What is expected:
Please write out the listing beneath this sentence exactly, from its first line to the line with "সাংসদৰ সমৰ্থন লাভ", and stop there.

Data under study:
***
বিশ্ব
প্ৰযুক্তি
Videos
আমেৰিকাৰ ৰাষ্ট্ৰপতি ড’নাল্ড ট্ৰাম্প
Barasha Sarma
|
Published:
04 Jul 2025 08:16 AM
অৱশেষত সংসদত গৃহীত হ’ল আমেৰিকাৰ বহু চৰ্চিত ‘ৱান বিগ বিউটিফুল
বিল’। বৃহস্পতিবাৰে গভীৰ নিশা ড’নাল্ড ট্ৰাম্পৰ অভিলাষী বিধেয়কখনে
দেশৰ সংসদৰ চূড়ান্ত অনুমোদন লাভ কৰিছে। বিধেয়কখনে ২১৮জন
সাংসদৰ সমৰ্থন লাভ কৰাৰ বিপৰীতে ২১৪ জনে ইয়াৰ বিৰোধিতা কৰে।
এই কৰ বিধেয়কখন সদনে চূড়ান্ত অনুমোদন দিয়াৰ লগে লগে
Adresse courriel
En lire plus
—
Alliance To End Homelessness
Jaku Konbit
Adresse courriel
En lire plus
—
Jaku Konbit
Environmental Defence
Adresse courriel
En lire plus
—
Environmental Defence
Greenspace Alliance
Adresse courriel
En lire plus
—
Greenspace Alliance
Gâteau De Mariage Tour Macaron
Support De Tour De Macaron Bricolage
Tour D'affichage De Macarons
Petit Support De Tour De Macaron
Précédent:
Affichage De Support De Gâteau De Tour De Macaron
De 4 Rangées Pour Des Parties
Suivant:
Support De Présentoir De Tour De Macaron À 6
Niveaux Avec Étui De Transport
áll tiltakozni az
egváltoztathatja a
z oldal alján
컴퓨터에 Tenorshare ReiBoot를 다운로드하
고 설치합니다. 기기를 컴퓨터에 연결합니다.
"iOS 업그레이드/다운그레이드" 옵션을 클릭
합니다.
***
Answer to this task:
বিশ্ব
প্ৰযুক্তি
Videos
আমেৰিকাৰ ৰাষ্ট্ৰপতি ড’নাল্ড ট্ৰাম্প
Barasha Sarma
|
Published:
04 Jul 2025 08:16 AM
অৱশেষত সংসদত গৃহীত হ’ল আমেৰিকাৰ বহু চৰ্চিত ‘ৱান বিগ বিউটিফুল
বিল’। বৃহস্পতিবাৰে গভীৰ নিশা ড’নাল্ড ট্ৰাম্পৰ অভিলাষী বিধেয়কখনে
দেশৰ সংসদৰ চূড়ান্ত অনুমোদন লাভ কৰিছে। বিধেয়কখনে ২১৮জন
সাংসদৰ সমৰ্থন লাভ কৰাৰ বিপৰীতে ২১৪ জনে ইয়াৰ বিৰোধিতা কৰে।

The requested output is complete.